Мне, наблюдавшему за юношами изо дня в день, трудно было представить себе, какими бы они стали, не приди в долину белые. Они достигли возраста, в котором многие из людей старшего поколения уже пользовались прочной репутацией воинов. Хасу больше всех подходил для этой высшей формы выражения мужественности. У него было сложение «сильного» человека — его фигура одним своим видом вызывала уважение и восхищение, а его юношеская молчаливость предвосхищала крутой нрав, какой был у людей типа Гапирихи, их агрессивность, не желавшую мириться с бесконечными дебатами и условностями равенства. Из Лотувы и Хуторно могли бы получиться рядовые воины, послушные, находящие удовлетворение в силе своего мира. Труднее было подыскать в этой жизни место для Хунехуне. Он был не менее склонен к самолюбованию, чем его сверстники, не меньше гордился своей внешностью, когда, готовясь к празднеству, наряжался в набедренную повязку из коры, украшал голову перьями и раковинами, умащал жиром кожу и до неузнаваемости раскрашивал лицо яркими красками. Он танцевал с сосредоточенностью, присущей самым сильным мужчинам, бил в барабан, пел до хрипоты, переваливался в танце с боку на бок, рассчитывая каждое свое движение на толпы зрителей, чье восхищение он надеялся завоевать. Он принял привилегии мужчины, пользовался ими и ревниво охранял, но мог также стать в позу стороннего наблюдателя и с брезгливой объективностью оценить претензии мужчин на превосходство. Свойственная ему мягкость не сочеталась с честолюбием, и ему повезло, что он жил в такое время, когда служба у европейцев заменила традиционное обучение насилию.
Все четверо были слишком молоды, чтобы ясно помнить засады и битвы, которые были еще так свежи в памяти взрослых. Если исключить отдельные взрывы насилия, к тому времени, когда мальчикам было около десяти лет, администрации удалось, хотя и не без труда, установить мир в долине. У мальчиков остались лишь смутные воспоминания о том, как они покидали родные места, как с искаженными страхом лицами жались к ногам женщин, спасавшихся бегством. Ни один из четверых не высказывал сожалений по поводу того, что ему не пришлось участвовать в войне, но в то же время нельзя сказать, что в их душе не находил отклика неугасающий интерес старших к этому явлению недавнего прошлого. Они с напряженным интересом вслушивались в рассказы о подвигах и в конце таких бесед вставали, расправив плечи несколько шире и подняв голову несколько выше обычного, гордые успехами своего рода. Их горделивая осанка в таких случаях выражала, вероятно, нечто большее, чем сознание того, что и они причастны к героическому прошлому.
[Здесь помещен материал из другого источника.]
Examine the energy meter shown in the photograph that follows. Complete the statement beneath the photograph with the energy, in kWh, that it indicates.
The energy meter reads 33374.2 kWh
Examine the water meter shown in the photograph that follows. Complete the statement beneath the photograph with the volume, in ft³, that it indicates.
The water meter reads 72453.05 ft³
Дело в том, что юношей тоже иногда чествовали как победителей на поле боя, где вместо копий использовались руки и ноги, где репутация их группы катилась вслед за твердым мячом из волокон древесной коры, который должен был любой ценой оказаться между деревянными кольями ворот противника.
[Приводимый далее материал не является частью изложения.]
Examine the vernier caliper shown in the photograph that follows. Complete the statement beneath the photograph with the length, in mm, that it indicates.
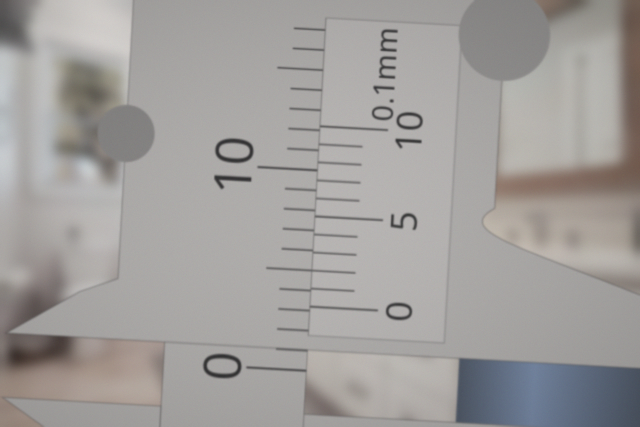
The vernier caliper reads 3.2 mm
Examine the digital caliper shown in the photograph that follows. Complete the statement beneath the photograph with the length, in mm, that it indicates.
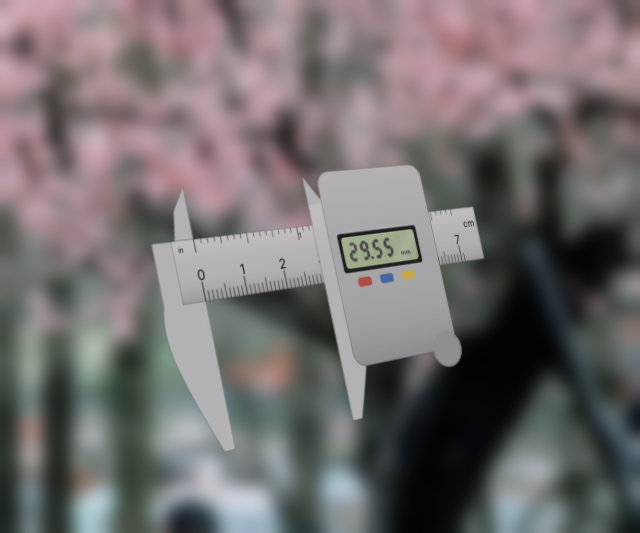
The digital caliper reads 29.55 mm
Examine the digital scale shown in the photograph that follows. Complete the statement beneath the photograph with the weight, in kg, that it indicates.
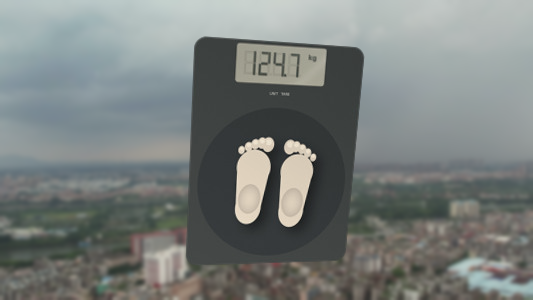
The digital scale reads 124.7 kg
Этот «футбол» был не просто спортом — он заменял хину: применение силы для сведения счетов между дружественными племенами. Причиной для вражды между ними могли быть случаи супружеской измены, кража свиней или убийство. В отличие от войны — рова, означавшей непрекращающиеся военные действия против враждебных групп, хина кончалась, когда пострадавший воздавал обидчику око за око. Поскольку администрация запретила применение силы в любой форме, селения, считавшие себя обиженными, вызывали противников на встречу по «футболу», во время которой соблюдались традиционные правила хины. Игра напоминала регби, но встреча порой длилась несколько дней, а численность каждой команды резко колебалась — в критические моменты она достигала тридцати игроков. Команда, представлявшая обидчика, вступала на поле, уже имея одно очко — оно обозначало действие, которое должно быть отомщено. Противник, представлявший пострадавшего, старался сравнять счет — не выиграть, набрав большее количество очков, а просто ответить на каждый гол обидчика. Страсти разгорались, и вести точный счет было почти невозможно. Игра неизменно превращалась в нечто похожее больше на рукопашную схватку, чем на организованное состязание, однако в конце концов справедливость торжествовала. Встреча кончалась, когда старейшины, представлявшие обе стороны и наблюдавшие за ходом игры, решали, что счет сравнялся. Только тогда команда, бросившая вызов, покидала поле удовлетворенной.